Chapter 3 SSIS Tasks
This chapter discusses Control Flow tasks, which are components that perform units of work e.g. send an email when ETL is complete. The task editor is briefly explained, its content varies with the task type. The following tasks are examined and some simple example usage provided:
- Analysis Services Tasks (Analysis Services Execute DDL Task, Analysis Services Processing Task, Data Mining Query Task)
- Data Flow Tasks (Data Profiler, File System Task, FTP Task, Web Service Task, XML Task)
- RDBMS Server Tasks (Bulk Insert Task, Execute SQL Task)
- Workflow Tasks (Execute Package Task, Execute Process Task, Message Queue Task, Send Mail Task, WMI Data Reader Task, WMI Event Watcher Task)
- SMO Administration Tasks (Transfer Database Task, Transfer Error Messages Task, Transfer Logins Task, Transfer Master Stored Procedures Task, Transfer Jobs Task, Transfer SQL Server Objects Task)
This chapter provides a very useful overview of the more common Control Flow tasks, explaining why and how they’re used. There is perhaps too much reference to SSIS’s predecessor DTS – which might be confusing to developers new to ETL.
Chapter 4 The Data Flow
The previous chapter looked at Control Flow tasks, this chapter takes a detailed look at the most commonly used task, the Data Flow task, which links the Control Flow and Data Flow tabs. This is where SSIS developers spend most of their time. In essence Data Flow is largely concerned with taking data from a source, transforming it, and writing it out to a destination.
The following sources are examined, and example usage given: OLE DB, Excel, Flat File, Raw File, XML, and ADO.NET. Similarly, the following destinations are examined, and example usage given: Excel, Flat File, OLE DB, Raw File, Recordset, Data Mining Model Training, and DataReader.
The following transformations are examined, and often example usage given: Aggregate, Conditional Split, Data Conversion, Derived Column, Lookup, Cache, Row Count, Script, Slowly Changing Dimension, Sort, Union All, Audit, Character Map, Copy Column, Data Mining Query, DQS Cleansing, Export Column, Fuzzy Lookup, Fuzzy Grouping, Import Column, Merge, Merge Join, Multicast, OLE DB Command, Percentage and Row Sampling, Pivot, Unpivot, Term Extraction, and Term Lookup.
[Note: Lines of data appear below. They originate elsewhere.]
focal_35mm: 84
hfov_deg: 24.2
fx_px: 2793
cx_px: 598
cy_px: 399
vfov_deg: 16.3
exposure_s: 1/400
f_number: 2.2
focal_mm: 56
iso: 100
Finally, a useful step-by-step data flow example is provided. The example takes transactional data from the AdventureWorks database, and performs aggregation, sorting and calculates new columns.
This chapter provides a wide-ranging look at the various sources, destinations, and common transformations used in SSIS work. In most cases, helpful examples are given, additionally some useful tips are provided e.g. use the FastParse option with the Flat File source to improve performance. The impact of synchronous and asynchronous transformations is discussed.
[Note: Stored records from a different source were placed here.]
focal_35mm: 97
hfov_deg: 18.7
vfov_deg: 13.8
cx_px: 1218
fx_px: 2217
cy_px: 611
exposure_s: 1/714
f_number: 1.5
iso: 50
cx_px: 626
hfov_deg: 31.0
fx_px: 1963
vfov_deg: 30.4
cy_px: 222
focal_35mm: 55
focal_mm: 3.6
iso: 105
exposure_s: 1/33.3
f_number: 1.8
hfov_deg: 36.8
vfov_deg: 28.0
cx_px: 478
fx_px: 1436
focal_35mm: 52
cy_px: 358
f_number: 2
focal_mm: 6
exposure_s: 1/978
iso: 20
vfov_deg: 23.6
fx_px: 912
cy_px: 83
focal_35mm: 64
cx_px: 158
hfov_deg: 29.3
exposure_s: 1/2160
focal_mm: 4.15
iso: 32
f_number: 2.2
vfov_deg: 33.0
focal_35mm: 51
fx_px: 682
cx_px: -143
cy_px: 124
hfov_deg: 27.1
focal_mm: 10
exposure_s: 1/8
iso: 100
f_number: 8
Chapter 5 Using Variables, Parameters, and Expressions
This chapter looks at how variables, parameters and expressions can be used to make packages dynamic, this can be important when running and deploying solutions on different servers e.g. UAT, Production etc.
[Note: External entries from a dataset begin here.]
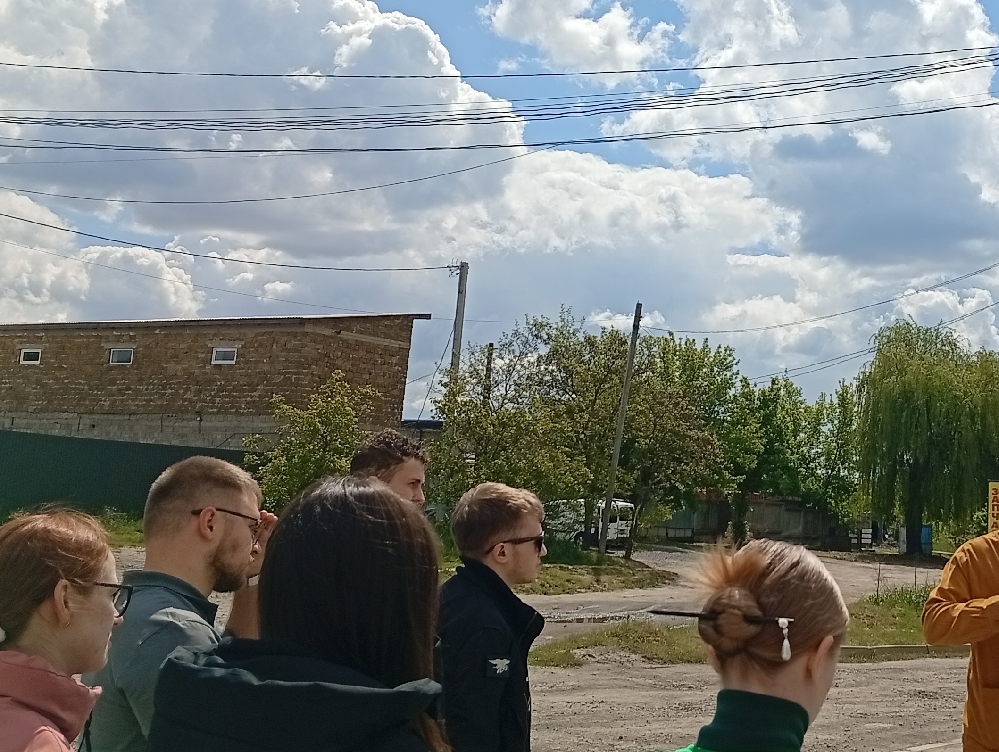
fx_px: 1503
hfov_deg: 35.6
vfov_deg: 27.9
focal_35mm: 52
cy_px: 231
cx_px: 800
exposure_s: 1/1610
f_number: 1.8
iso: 50
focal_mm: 3.98
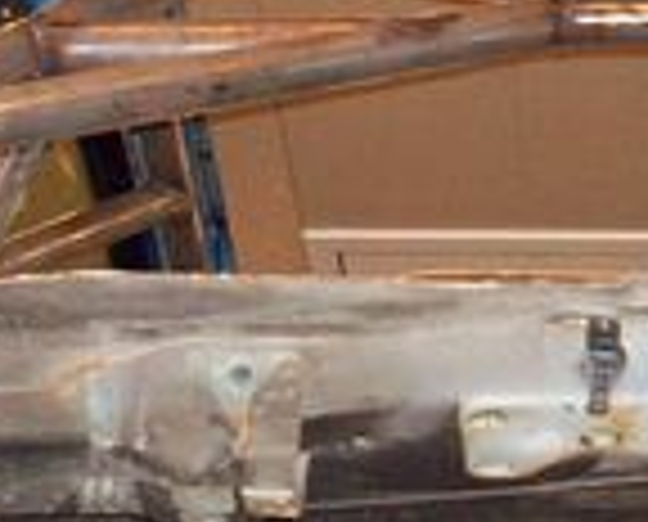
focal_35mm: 160
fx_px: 3077
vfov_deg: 9.7
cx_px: 616
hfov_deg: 11.9
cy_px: 356
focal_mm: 6.2
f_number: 2.8
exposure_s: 1/64
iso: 200
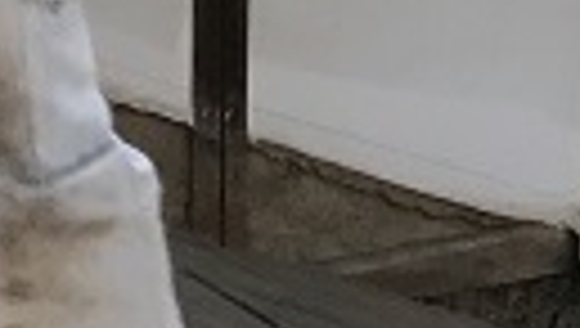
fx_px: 2618
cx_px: 198
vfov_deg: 7.1
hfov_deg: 12.6
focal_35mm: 170
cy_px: 386
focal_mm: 3.99
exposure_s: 1/15
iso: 80
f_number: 1.8
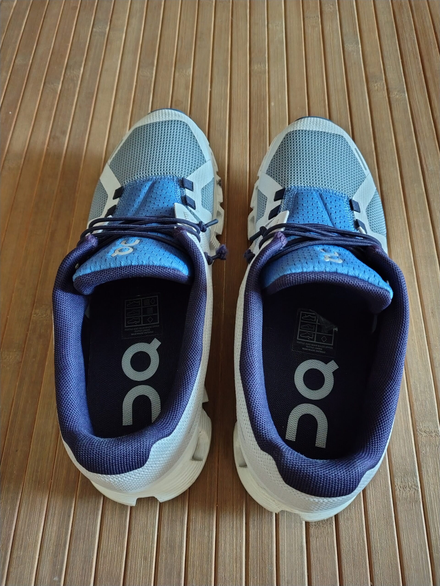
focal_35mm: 25
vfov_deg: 69.4
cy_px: 293
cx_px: 220
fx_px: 424
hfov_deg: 54.9
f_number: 1.7
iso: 5915
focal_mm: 4.71
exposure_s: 1/33.3
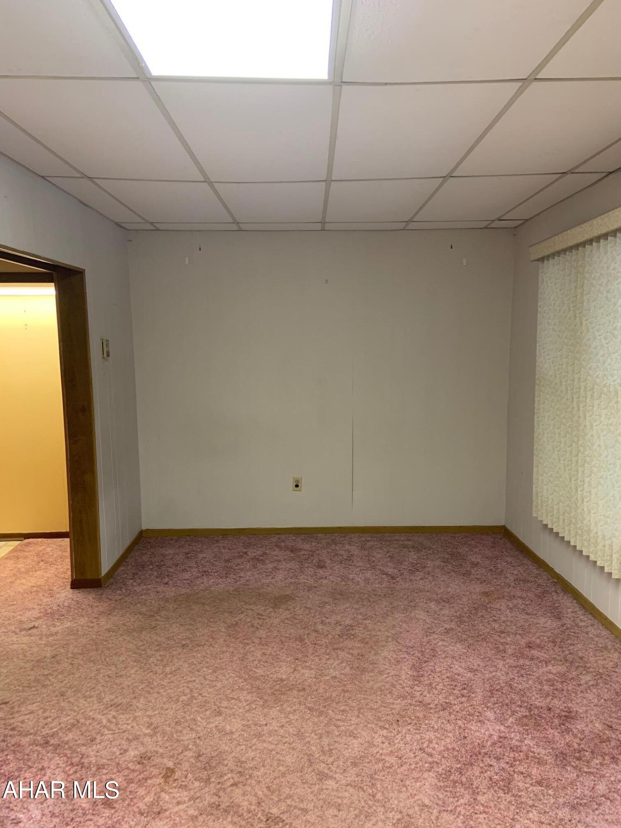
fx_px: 622
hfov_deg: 53.1
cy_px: 414
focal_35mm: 26
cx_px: 310
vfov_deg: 67.3
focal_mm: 4.25
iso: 200
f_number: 1.8
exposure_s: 1/60
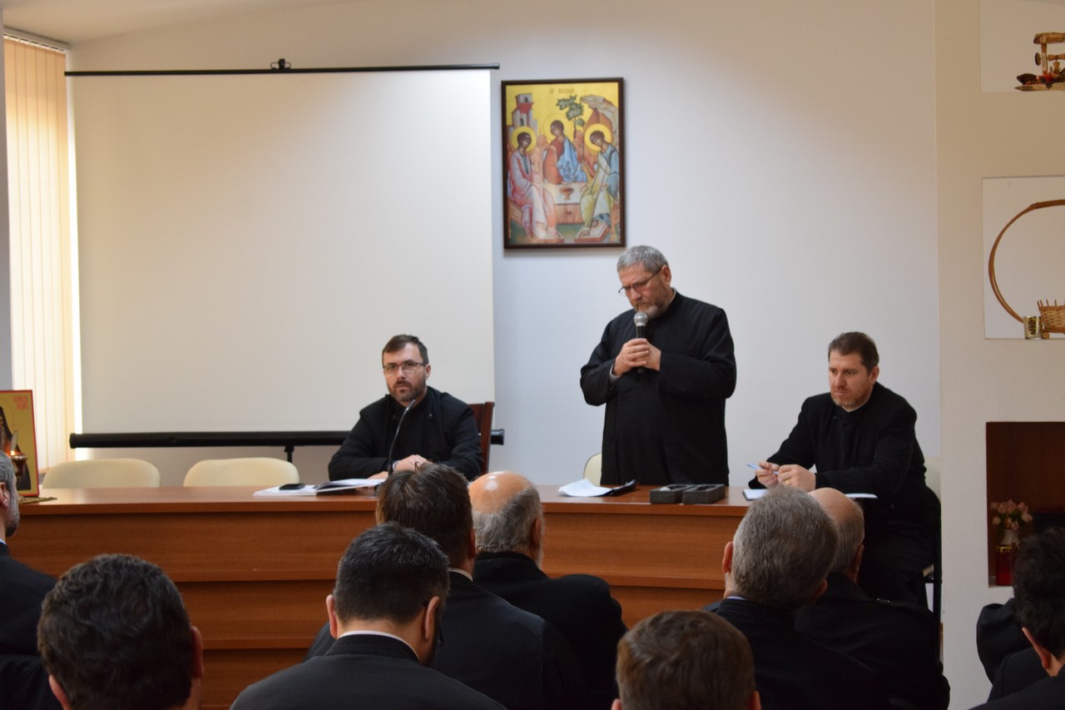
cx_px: 532
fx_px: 2440
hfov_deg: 24.6
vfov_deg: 16.5
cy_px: 355
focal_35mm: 82
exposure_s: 1/60
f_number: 5.6
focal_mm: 55
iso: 2000
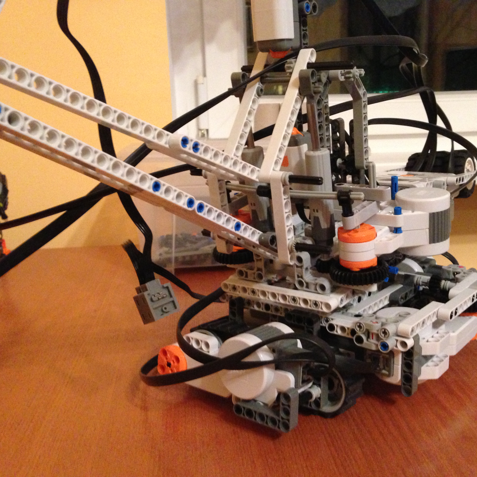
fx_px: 608
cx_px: 280
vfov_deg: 42.8
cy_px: 239
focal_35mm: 39
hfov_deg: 42.7
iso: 640
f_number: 2.4
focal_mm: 4.13
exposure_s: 1/15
Examples are provided of using variables, parameters and expressions. The importance of data types and data conversion is explained in some detail – since this is a common problem area. Expressions are especially powerful when combined with conditional logic. The expression builder is also described, together with expression syntax e.g. line continuation and string concatenation.
The chapter explains why dynamic objects are important, especially with reference to expressions. There’s a useful table that maps the different data types between SSIS, SQL Server and .NET – this should help resolve some common data type problems. Typical expression problems together with their solutions are given.